My family and I have spent the last week or so in house out in the woods of Wellfleet, Massachusetts. For those of you who have never heard of Wellfleet, it’s near the tip of Cape Cod. We came here for a funeral, but stayed for a little bit of a vacation in the town my wife grew up in. It’s small — far smaller than where I grew up. The nearest supermarket is about 25 minutes away. The nearest interstate is about an hour away, and the town is small enough that the local market has P.O. boxes in the front next to the produce because apparently there’s not a real post office. If you want to go to the movies, there is a cinema that appears to have been built sometime in the 1980’s, and in the summer you can still go to the drive-in theater. For most modern city-dwellers this may seem like a different world, and in some ways it is; but to tell the truth, it’s been really nice.

Rather than sitting around the house or going out into the city, we’ve been spending a lot of time outside taking short hikes through the pine woods, collecting rocks and shells from the Atlantic, and searching for marine life in the Bay, and watching our kids in a much more natural setting. Since recording the last episode of the Ancient Abandon Podcast, I don’t even think I’ve read the news. Overall, I feel better. The stress of adult life and everything that goes along with that has been greatly reduced, and while part of that is just being on vacation, it speaks to the idea of our need for rest.

If God didn’t need rest, but on the seventh day He rested after creating the universe, then why did He do it?
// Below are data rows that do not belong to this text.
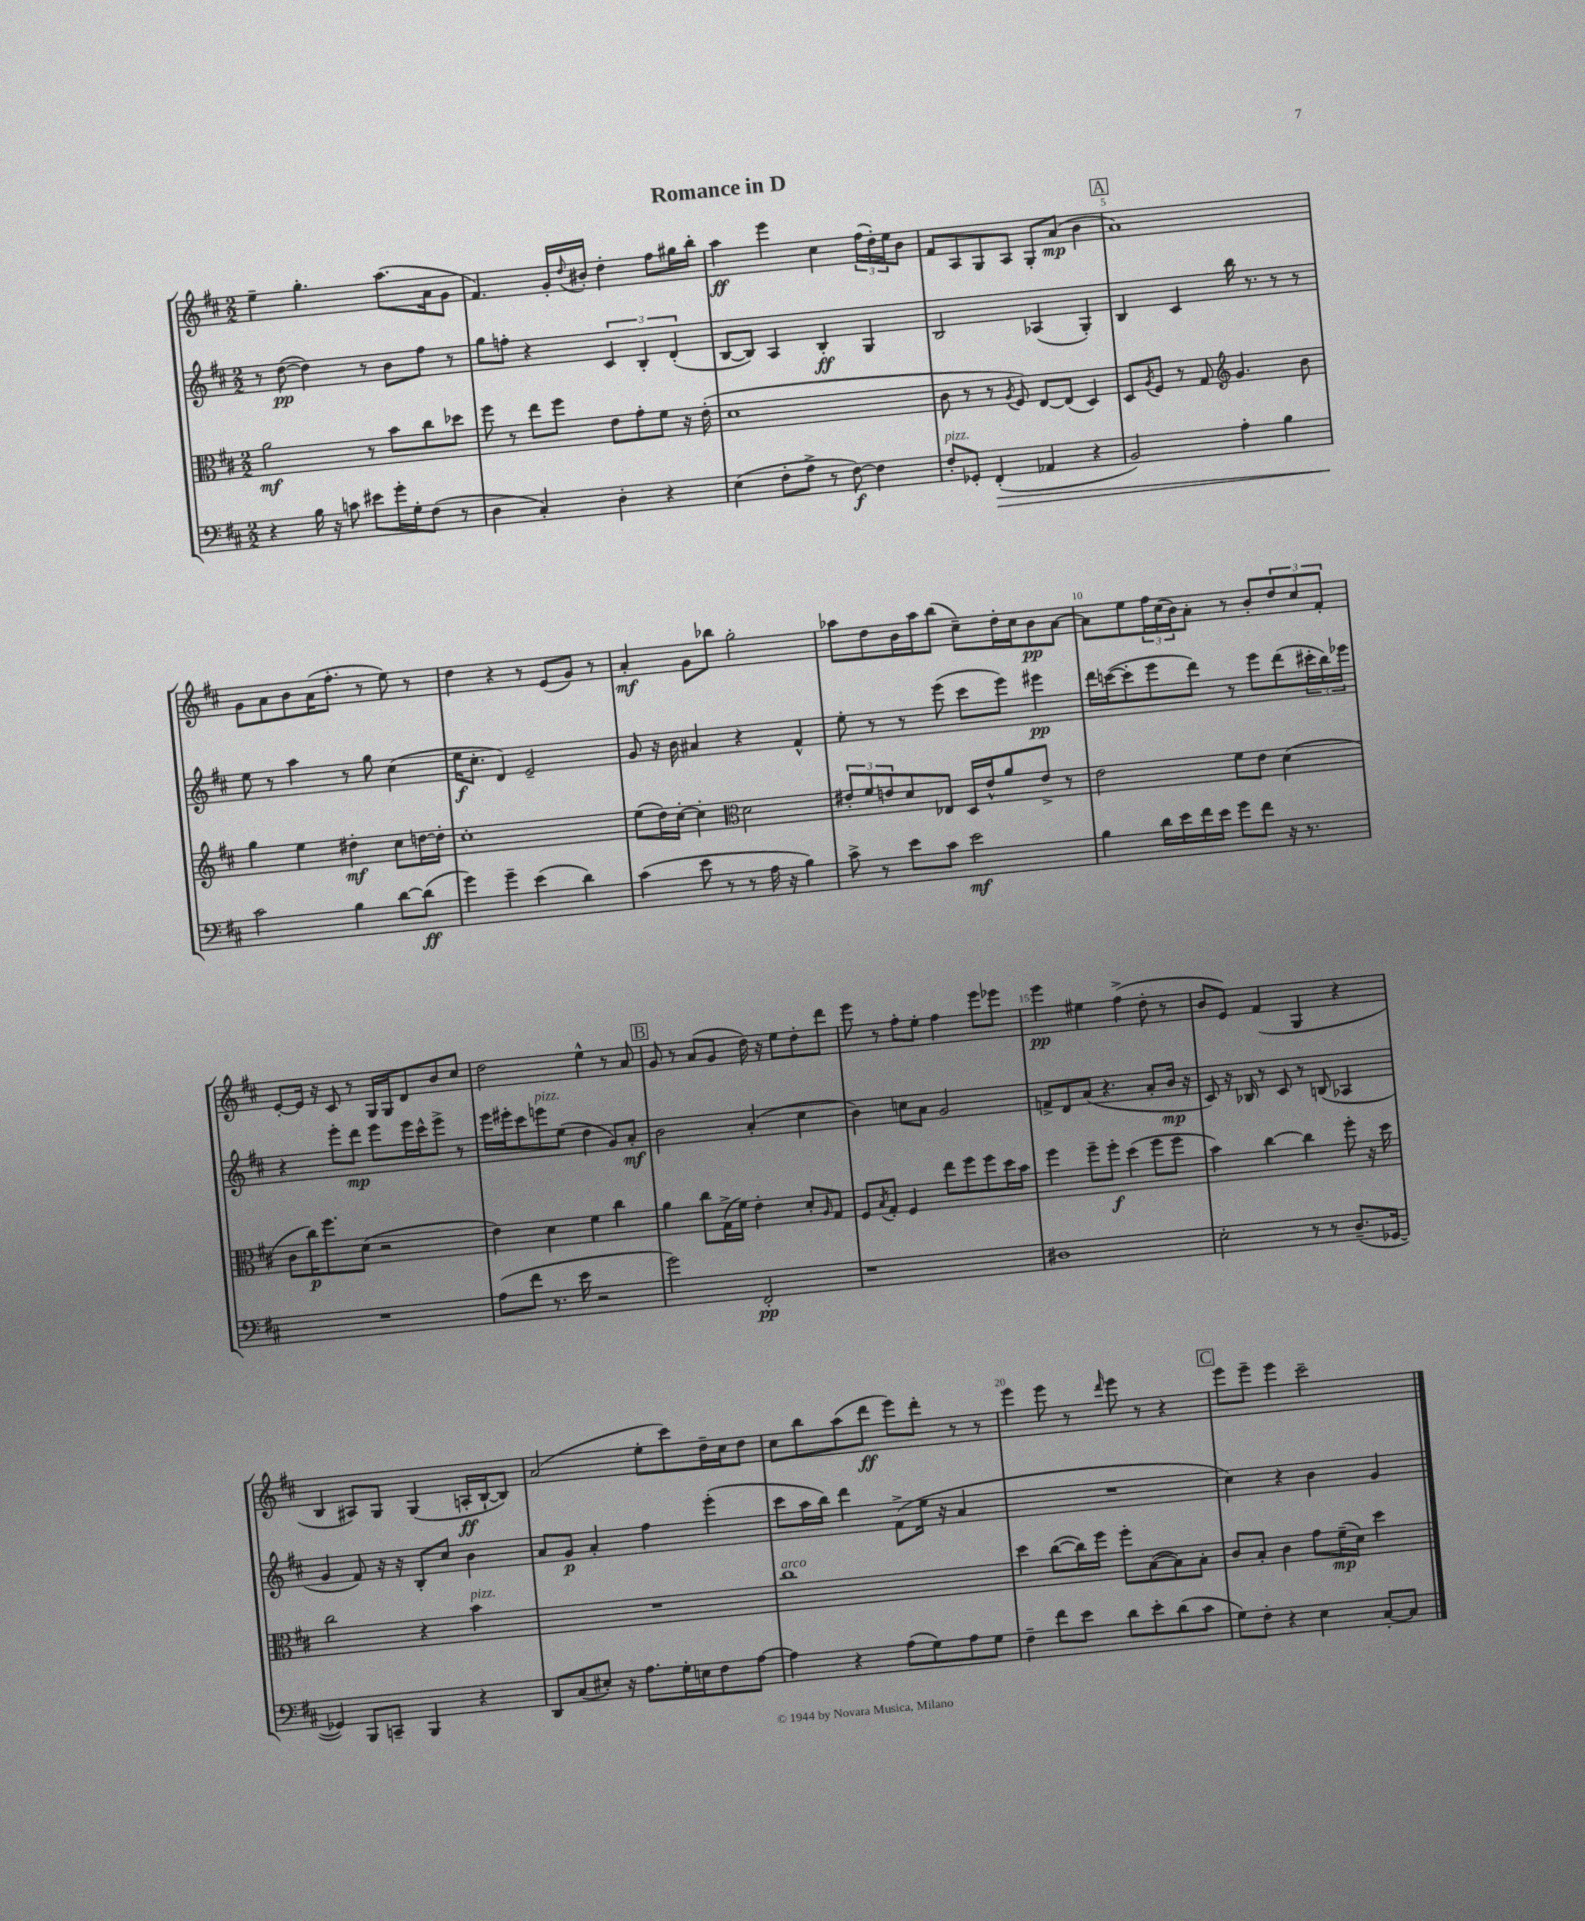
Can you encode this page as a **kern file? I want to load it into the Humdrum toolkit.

**kern	**dynam	**kern	**dynam	**kern	**dynam	**kern	**dynam
*part4	*part4	*part3	*part3	*part2	*part2	*part1	*part1
*staff4	*staff4	*staff3	*staff3	*staff2	*staff2	*staff1	*staff1
*clefF4	*	*clefC3	*	*clefG2	*	*clefG2	*
*k[f#c#]	*	*k[f#c#]	*	*k[f#c#]	*	*k[f#c#]	*
*M2/2	*	*M2/2	*	*M2/2	*	*M2/2	*
=1	=1	=1	=1	=1	=1	=1	=1
4r	.	2a\	mf	8r	.	4ee~\	.
.	.	.	.	([8dd\	pp	.	.
16B\	.	.	.	4dd\])	.	4.gg'\	.
16r	.	.	.	.	.	.	.
8cn\	.	.	.	.	.	.	.
8e#X\L	.	8r	.	8r	.	.	.
16g'\L	.	8b\L	.	8b\L	.	(8.aa\L	.
16G'\J	.	.	.	.	.	.	.
(8F#\J	.	8cc#\	.	8ff#\J	.	.	.
.	.	.	.	.	.	16a\k	.
8r	.	8dd-X\J	.	8r	.	8g\J	.
=2	=2	=2	=2	=2	=2	=2	=2
4D\	.	8ff#\	.	8gg\L	.	4.f#/)	.
.	.	8r	.	8ffn'\J	.	.	.
4C#'/)	.	8ee\L	.	4r	.	.	.
.	.	8ff#\J	.	.	.	16g'/LL	.
.	.	.	.	.	.	8qqdd/	.
.	.	.	.	.	.	16b#X'/JJ	.
4D'\	.	8e\L	.	6c#/	.	4dd'\	.
.	.	8g'\	.	.	.	.	.
.	.	.	.	6B'/	.	.	.
4r	.	8f#\J	.	.	.	8ff#\L	.
.	.	.	.	(6d'/	.	.	.
.	.	16r	.	.	.	16gg#X\L	.
.	.	(16e'\	.	.	.	16bb'\JJ	.
=3	=3	=3	=3	=3	=3	=3	=3
(4E\	.	1d	.	[8B/L	.	4aa\	ff
.	.	.	.	8B/J])	.	.	.
8F#'\L	.	.	.	4A/	.	4eee\	.
8A^\J	.	.	.	.	.	.	.
8r	.	.	.	4B'/	ff	4cc#\	.
[8F#\)	f	.	.	.	.	.	.
4F#\]	.	.	.	4G/	.	(24ff#\LL	.
.	.	.	.	.	.	24dd'\)	.
.	.	.	.	.	.	24ee\J	.
.	.	.	.	.	.	8b\J	.
=4	=4	=4	=4	=4	=4	=4	=4
!LO:TX:a:i:t=pizz.	!	!	!	!	!	!	!
8F#'/L	.	8c#\	.	2B/	.	8f#/L	.
8GG-X'/J	.	8r	.	.	.	8A/	.
!	!LO:HP:b	!	!	!	!	!	!
(4FF#'/	>	8r	.	.	.	8G/	.
.	.	8qA/	.	.	.	.	.
.	.	8F#/)	.	.	.	8A/J	.
4AA-X/	.	[8E/L	.	(4A-X/	.	8G'/L	.
.	.	(8E/J]	.	.	.	(8a/J	mp
4r	.	4D/)	.	4G'/)	.	4b\	.
!!LO:REH:place=s1:t=A
=5	=5	=5	=5	=5	=5	=5	=5
2BB/)	.	8D/L	.	4B/	.	1a)	.
.	.	8qA/	.	.	.	.	.
.	.	8F#/J	.	.	.	.	.
.	.	8r	.	4c#/	.	.	.
.	.	8G/	.	.	.	.	.
*	*	*clefG2	*	*	*	*	*
4A'\	.	4.g/	.	16bb\	.	.	.
.	.	.	.	8.r	.	.	.
4B\	.	.	.	8r	.	.	.
.	.	8b\	.	8r	.	.	.
!!LO:LB:g=z
=6	=6	=6	=6	=6	=6	=6	=6
2c#\	.	4gg\	.	8ee\	.	8g\L	.
.	.	.	.	8r	.	8a\	.
.	.	4ee\	.	4aa\	.	8b\	.
.	.	.	.	.	.	(16a\K	.
.	.	.	.	.	.	8.ff#'\J	.
4B\	]	4dd#X'\	mf	8r	.	.	.
.	.	.	.	8gg\	.	8r	.
[8d\L	.	8cc#\L	.	(4cc#\	.	8ee\)	.
(8d\J]	ff	[16ddn\L	.	.	.	8r	.
.	.	16dd'\JJ]	.	.	.	.	.
=7	=7	=7	=7	=7	=7	=7	=7
4g\)	.	1cc#'	.	16ee\KL	f	4dd\	.
.	.	.	.	8.cc#'\J	.	.	.
4g~\	.	.	.	4d/)	.	4r	.
(4e\	.	.	.	2e~/	.	8r	.
.	.	.	.	.	.	(8e/L	.
4d\)	.	.	.	.	.	8g/J)	.
.	.	.	.	.	.	8r	.
=8	=8	=8	=8	=8	=8	=8	=8
(4c#\	.	(8ee\L	.	8g/	.	4a'/	mf
.	.	16dd\L)	.	16r	.	.	.
.	.	[16cc#'\JJ	.	16b\	.	.	.
8e\	.	4cc#'\]	.	4a#X/	.	8g\L	.
8r	.	.	.	.	.	8bb-X\J	.
*	*	*clefC3	*	*	*	*	*
8r	.	2d\	.	4r	.	2gg'\	.
16A\	.	.	.	.	.	.	.
16r	.	.	.	.	.	.	.
4B\)	.	.	.	4f#^^/	.	.	.
=9	=9	=9	=9	=9	=9	=9	=9
8c#^\	.	12e#X'/L	.	8ee'\	.	8aa-X\L	.
.	.	12f#/	.	.	.	.	.
8r	.	.	.	8r	.	8dd\	.
.	.	12en/	.	.	.	.	.
8e\L	.	8d/	.	8r	.	16b\L	.
.	.	.	.	.	.	16aa-\J	.
8c#\J	.	8E-X/J	.	(8eee\	.	(8bb\J	.
2e\	mf	16D/LL	.	8ccc#\L	.	8cc#~\L)	.
.	.	16e^^/J	.	.	.	.	.
.	.	8a/	.	8eee\J)	.	16dd'\L	.
.	.	.	.	.	.	16cc#\J	.
.	.	8e^/J	.	4eee#X\	pp	8b\	pp
.	.	8r	.	.	.	[8a\J	.
=10	=10	=10	=10	=10	=10	=10	=10
4B\	.	2e\	.	16ddd\LL	.	8a\L]	.
.	.	.	.	([16cccn\J	.	.	.
.	.	.	.	8ccc'\]	.	8ee\	.
16d\LL	.	.	.	8eee\	.	24ff#\L	.
.	.	.	.	.	.	(24cc#\	.
16e\	.	.	.	.	.	.	.
.	.	.	.	.	.	24b\J)	.
16f#\	.	.	.	8ddd\J)	.	8a'\J	.
16e\JJ	.	.	.	.	.	.	.
8g\L	.	8f#\L	.	8r	.	8r	.
8f#\J	.	8e\J	.	8eee\L	.	8b'/L	.
16r	.	(4d\	.	(8ddd\	.	12dd/	.
8.r	.	.	.	.	.	.	.
.	.	.	.	.	.	12cc#/	.
.	.	.	.	24ccc#X'\L	.	.	.
.	.	.	.	24bb\)	.	12f#'/J	.
.	.	.	.	24eee-X\JJ	.	.	.
!!LO:LB:g=z
=11	=11	=11	=11	=11	=11	=11	=11
1r	.	8c#\L	.	4r	.	[8e'/L	.
.	.	16cc#\K)	p	.	.	16e/Jk]	.
.	.	8.ff#\	.	.	.	16r	.
.	.	.	.	8eee'\L	.	8c#/	.
.	.	(8d\J	.	8ddd\J	mp	8r	.
.	.	2r	.	8eee\L	.	16G/LL	.
.	.	.	.	.	.	16G/J	.
.	.	.	.	16eee\L	.	8d/	.
.	.	.	.	16ccc#^^\J	.	.	.
.	.	.	.	8eee^\J	.	8b/	.
.	.	.	.	8r	.	8cc#/J	.
=12	=12	=12	=12	=12	=12	=12	=12
(8A\L	.	4e\)	.	16eee\LL	.	2dd\	.
.	.	.	.	16eee#X'\J	.	.	.
8f#\J	.	.	.	8ccc#\	.	.	.
!	!	!	!	!LO:TX:a:i:t=pizz.	!	!	!
8.r	.	4d\	.	8eeen\	.	.	.
.	.	.	.	(8ee\J	.	.	.
16e\	.	.	.	.	.	.	.
2r	.	4f#\	.	4dd\	.	4ee^^\	.
.	.	4cc#\	.	8g/L)	.	8r	.
.	.	.	.	8a'/J	mf	8a/	.
!!LO:REH:place=s1:t=B
=13	=13	=13	=13	=13	=13	=13	=13
2g\)	.	4a\	.	2b\	.	8g/	.
.	.	.	.	.	.	8r	.
.	.	8cc#\L	.	.	.	(8a/L	.
.	.	(16G^\L	.	.	.	8g/J	.
.	.	16f#\JJ)	.	.	.	.	.
2FF#'/	pp	4e'\	.	(4a'/	.	16dd\)	.
.	.	.	.	.	.	16r	.
.	.	.	.	.	.	8ee\L	.
.	.	8d'/L	.	4cc#\	.	8dd'\	.
.	.	16qqA/	.	.	.	.	.
.	.	8G/J	.	.	.	8ddd\J	.
=14	=14	=14	=14	=14	=14	=14	=14
1r	.	8F#/L	.	4b\)	.	8eee\	.
.	.	8qB/	.	.	.	.	.
.	.	8G'/J	.	.	.	8r	.
.	.	4F#/	.	8ccn\L	.	8ff#'\L	.
.	.	.	.	8a\J	.	8ee'\J	.
.	.	8ee\L	.	2g/	.	4ff#\	.
.	.	8ff#\	.	.	.	.	.
.	.	8ff#\	.	.	.	8eee\L	.
.	.	16dd\L	.	.	.	8eee-X\J	.
.	.	16b\JJ	.	.	.	.	.
=15	=15	=15	=15	=15	=15	=15	=15
1D#X	.	4ff#\	.	8fn^/L	.	4eee\	pp
.	.	.	.	8d/	.	.	.
.	.	8ff#~\L	.	(8a/J	.	4ee#X\	.
.	.	8ff#'\J	f	4.r	.	.	.
.	.	(4dd\	.	.	.	(4ff#^\	.
.	.	8ff#\L	.	8a'/L	.	8dd'\	.
.	.	8ff#\J	.	16b/Jk	mp	8r	.
.	.	.	.	16r	.	.	.
=16	=16	=16	=16	=16	=16	=16	=16
2E'\	.	4b\)	.	8c#/)	.	8b/L	.
.	.	.	.	16r	.	8e/J)	.
.	.	.	.	16B-X/	.	.	.
.	.	[4cc#\	.	8r	.	(4f#/	.
.	.	.	.	8c#/	.	.	.
8r	.	4cc#\]	.	8r	.	4G/	.
8r	.	.	.	(8Bn/	.	.	.
(8.D~/L	.	8ff#'\	.	4A-X/	.	4r	.
.	.	16r	.	.	.	.	.
[16GG-X/Jk	.	16dd\	.	.	.	.	.
!!LO:LB:g=z
=17	=17	=17	=17	=17	=17	=17	=17
4GG-X/])	.	2cc#\	.	4g/	.	4B/	.
8BBB/L	.	.	.	8f#/)	.	8A#X/L)	.
8CCn~/J	.	.	.	16r	.	8G/J	.
.	.	.	.	16r	.	.	.
4BBB/	.	4r	.	8B'/L	.	(4G/	.
.	.	.	.	8cc#/J	.	.	.
!	!	!LO:TX:a:i:t=pizz.	!	!	!	!	!
4r	.	4b\	.	4b\	.	16An'/LL	ff
.	.	.	.	.	.	[16B`/J	.
.	.	.	.	.	.	8B/J])	.
=18	=18	=18	=18	=18	=18	=18	=18
8DD/L	.	1r	.	8a/L	.	(2a/	.
(8C#/	.	.	.	8g/J	p	.	.
8E#X'/J)	.	.	.	4a'/	.	.	.
16r	.	.	.	.	.	.	.
8.A\L	.	.	.	.	.	.	.
.	.	.	.	4ff#\	.	8ee'\L	.
16G'\L	.	.	.	.	.	8ccc#\)	.
16En\J	.	.	.	.	.	.	.
8F#\	.	.	.	(4eee'\	.	16dd~\L	.
.	.	.	.	.	.	16cc#\J	.
[8A\J	.	.	.	.	.	8dd\J	.
=19	=19	=19	=19	=19	=19	=19	=19
!	!	!LO:TX:a:i:t=arco	!	!	!	!	!
4A\]	.	1cc#	.	8ccc#\L	.	8cc#\L	.
.	.	.	.	16aa\L	.	8bb\	.
.	.	.	.	16bb\JJ)	.	.	.
4r	.	.	.	4ddd\	.	(8aa\	.
.	.	.	.	.	.	8ddd\J	ff
(8A\L	.	.	.	(8f#^\L	.	8eee\L)	.
8G\)	.	.	.	16ee\Jk	.	8ddd'\J	.
.	.	.	.	16r	.	.	.
8A\	.	.	.	4a/	.	8r	.
8G\J	.	.	.	.	.	8r	.
=20	=20	=20	=20	=20	=20	=20	=20
4F#~\	.	4dd\	.	1r	.	4eee\	.
8f#\L	.	([8cc#\L	.	.	.	8eee\	.
8e\J	.	16cc#\L])	.	.	.	8r	.
.	.	16ff#\JJ	.	.	.	.	.
.	.	.	.	.	.	16qqddd/	.
8d\L	.	8ff#'\L	.	.	.	8eee\	.
8e'\	.	([8B\	.	.	.	8r	.
(8d\	.	8B\])	.	.	.	4r	.
8c#\J	.	8B'\J	.	.	.	.	.
!!LO:REH:place=s1:t=C
=21	=21	=21	=21	=21	=21	=21	=21
8G\L)	.	8c#/L	.	4cc#\)	.	8eee\L	.
8F#'\J	.	8B'/J	.	.	.	8eee~\J	.
4r	.	4c#\	.	4r	.	4eee\	.
4E\	.	8g\L	.	4b\	.	2ccc#~\	.
.	.	(16f#~\L	mp	.	.	.	.
.	.	16d\JJ)	.	.	.	.	.
[8C#'/L	.	4dd\	.	4g/	.	.	.
8C#/J]	.	.	.	.	.	.	.
==	==	==	==	==	==	==	==
*-	*-	*-	*-	*-	*-	*-	*-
It was to set an example for all of us. God is immortal, we’re not. He is omnipotent, we’re not. He doesn’t grow weary or tire, we do. He doesn’t lose his mental or emotional stability after prolonged periods of work or stress, we do. If there’s one lesson I’ve taken away from the past week it is a greater understanding of God’s compassionate example in resting. For some of us, it’s hard to stop. After three days of being up here, I actually felt guilty that I wasn’t going to work and wasn’t being “productive”, but at the end of this trip, I feel relieved and refreshed. If you’re one of those people who are just used to constantly pushing ahead and constantly working on things, let me encourage you: it’s okay to stop and take a rest. Resting isn’t bad and it doesn’t mean you aren’t productive. And remember, you don’t have to feel guilty either.